After taking a look at your slurm.conf, it looks like you have the following configuration:

JobAcctGatherFrequency=energy=0,filesystem=0,network=0,task=0

If this values are set to 0, as you have, the job gathering is disabled until job termination, when it collects a unique metric (that is the not accurate "MaxRSS" value you are observing). The idea is to avoid any minimal interference of Slurm with the running processes in the node.

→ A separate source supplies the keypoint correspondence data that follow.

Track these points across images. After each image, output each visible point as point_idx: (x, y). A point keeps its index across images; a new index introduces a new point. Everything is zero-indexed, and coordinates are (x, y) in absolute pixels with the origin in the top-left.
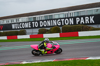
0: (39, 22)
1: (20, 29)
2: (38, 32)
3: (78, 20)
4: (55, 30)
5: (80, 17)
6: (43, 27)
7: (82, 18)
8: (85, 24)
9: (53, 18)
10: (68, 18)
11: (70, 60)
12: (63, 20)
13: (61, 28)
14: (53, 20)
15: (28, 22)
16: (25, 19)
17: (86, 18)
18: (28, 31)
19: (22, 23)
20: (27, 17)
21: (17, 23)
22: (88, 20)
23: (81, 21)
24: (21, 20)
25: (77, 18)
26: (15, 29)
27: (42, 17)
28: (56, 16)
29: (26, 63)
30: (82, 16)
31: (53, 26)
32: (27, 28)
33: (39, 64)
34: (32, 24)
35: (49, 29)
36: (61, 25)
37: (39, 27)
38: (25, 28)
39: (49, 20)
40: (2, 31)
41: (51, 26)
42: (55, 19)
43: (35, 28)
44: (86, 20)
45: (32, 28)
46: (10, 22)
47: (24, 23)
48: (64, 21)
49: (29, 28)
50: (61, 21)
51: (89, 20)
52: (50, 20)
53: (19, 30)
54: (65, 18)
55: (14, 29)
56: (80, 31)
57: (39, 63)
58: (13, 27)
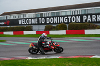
0: (45, 18)
1: (27, 24)
2: (44, 28)
3: (85, 18)
4: (61, 27)
5: (87, 15)
6: (50, 23)
7: (89, 16)
8: (92, 22)
9: (60, 15)
10: (75, 16)
11: (76, 57)
12: (69, 17)
13: (67, 25)
14: (59, 17)
15: (35, 18)
16: (32, 15)
17: (93, 16)
18: (34, 27)
19: (29, 19)
20: (34, 13)
21: (24, 19)
22: (94, 18)
23: (88, 20)
24: (28, 15)
25: (84, 16)
26: (22, 25)
27: (49, 13)
28: (63, 13)
29: (31, 58)
30: (89, 14)
31: (60, 23)
32: (33, 24)
33: (44, 61)
34: (38, 20)
35: (55, 26)
36: (68, 23)
37: (45, 23)
38: (31, 24)
39: (55, 17)
40: (9, 27)
41: (57, 23)
42: (62, 16)
43: (42, 24)
44: (93, 18)
45: (39, 24)
46: (17, 18)
47: (31, 19)
48: (71, 18)
49: (35, 24)
50: (68, 19)
51: (96, 19)
52: (57, 17)
53: (25, 26)
54: (72, 16)
55: (20, 25)
56: (87, 29)
57: (45, 59)
58: (20, 23)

For the information you want, it is enough with enabling the task gathering, so, could you please repeat your test case changing the values (in slurm.conf) to:

JobAcctGatherFrequency=energy=0,filesystem=0,network=0,task=30

After the change, you will need to make it effective with: 

$ scontrol reconfigure

I am suggesting 30s for the frequency because it is the value we configure by default, but feel free to change it to a value that better fits your necessities. You will find more information here:

https://slurm.schedmd.com/slurm.conf.html#OPT_JobAcctGatherFrequency

Please, try the suggested changes, and let us know if they work as expected.

Kind regards,

Oscar
Comment 4 DRW GridOps 2022-05-18 09:47:51 MDT
Oh good, I was hoping it was something stupid/easy like that, thank you!

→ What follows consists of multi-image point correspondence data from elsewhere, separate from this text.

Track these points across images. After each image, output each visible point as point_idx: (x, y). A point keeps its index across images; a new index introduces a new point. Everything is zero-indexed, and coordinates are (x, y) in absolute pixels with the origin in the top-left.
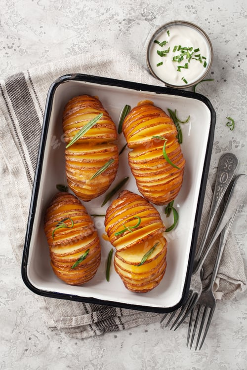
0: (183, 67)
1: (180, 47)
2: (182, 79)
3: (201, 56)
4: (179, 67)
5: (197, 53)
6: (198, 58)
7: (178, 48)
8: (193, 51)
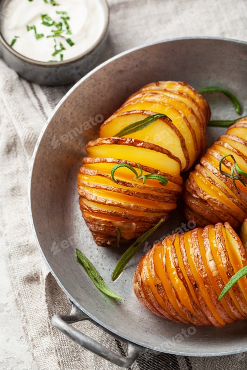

The docs seemed to suggest that setting the intervals to zero would result in no data being gathered during the job's run, 

> If the task sampling interval is 0, accounting information is collected only at job termination (reducing Slurm interference with the job).

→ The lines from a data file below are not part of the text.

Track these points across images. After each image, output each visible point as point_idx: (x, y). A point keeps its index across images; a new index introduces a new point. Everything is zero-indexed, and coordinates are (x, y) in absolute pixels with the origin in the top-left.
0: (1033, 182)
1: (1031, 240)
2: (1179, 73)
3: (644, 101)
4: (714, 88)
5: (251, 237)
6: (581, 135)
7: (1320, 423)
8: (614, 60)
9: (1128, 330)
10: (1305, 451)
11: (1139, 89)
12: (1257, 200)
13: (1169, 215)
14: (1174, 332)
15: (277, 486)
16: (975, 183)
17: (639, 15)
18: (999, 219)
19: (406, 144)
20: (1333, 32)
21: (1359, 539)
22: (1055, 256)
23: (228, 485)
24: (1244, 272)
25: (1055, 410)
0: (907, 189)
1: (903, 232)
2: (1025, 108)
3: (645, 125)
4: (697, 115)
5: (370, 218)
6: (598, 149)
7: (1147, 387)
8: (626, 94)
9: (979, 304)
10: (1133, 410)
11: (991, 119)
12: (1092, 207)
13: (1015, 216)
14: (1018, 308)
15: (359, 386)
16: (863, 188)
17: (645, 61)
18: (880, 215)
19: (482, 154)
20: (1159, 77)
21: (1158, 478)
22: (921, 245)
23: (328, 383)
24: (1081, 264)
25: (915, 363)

That is 100% what we are seeing, but I believe it should be made explicit that the MaxRSS information that _does_ get applied at job end might be garbage.  In *hindsight* this makes perfect sense (how do you see the peaks if you aren't looking at the process. during its lifecycle?) but apparently it is subtle enough to fool at least some Slurm admins :-(

Could we get few words tacked onto that sentence to reflect that?  Something like:

"(reducing Slurm interference with the job, and making accurate tracking of values such as MaxRSS impractical)"

Thanks!
Comment 6 Oscar Hernández 2022-05-18 11:17:22 MDT
Glad it worked out!
 
I see your point, the simple fact of having it accounted might be a little misleading. We will for sure take your comments into consideration. 

I am closing this bug for now. If you have any followup question, feel free to re-open it.

Regards,
Oscar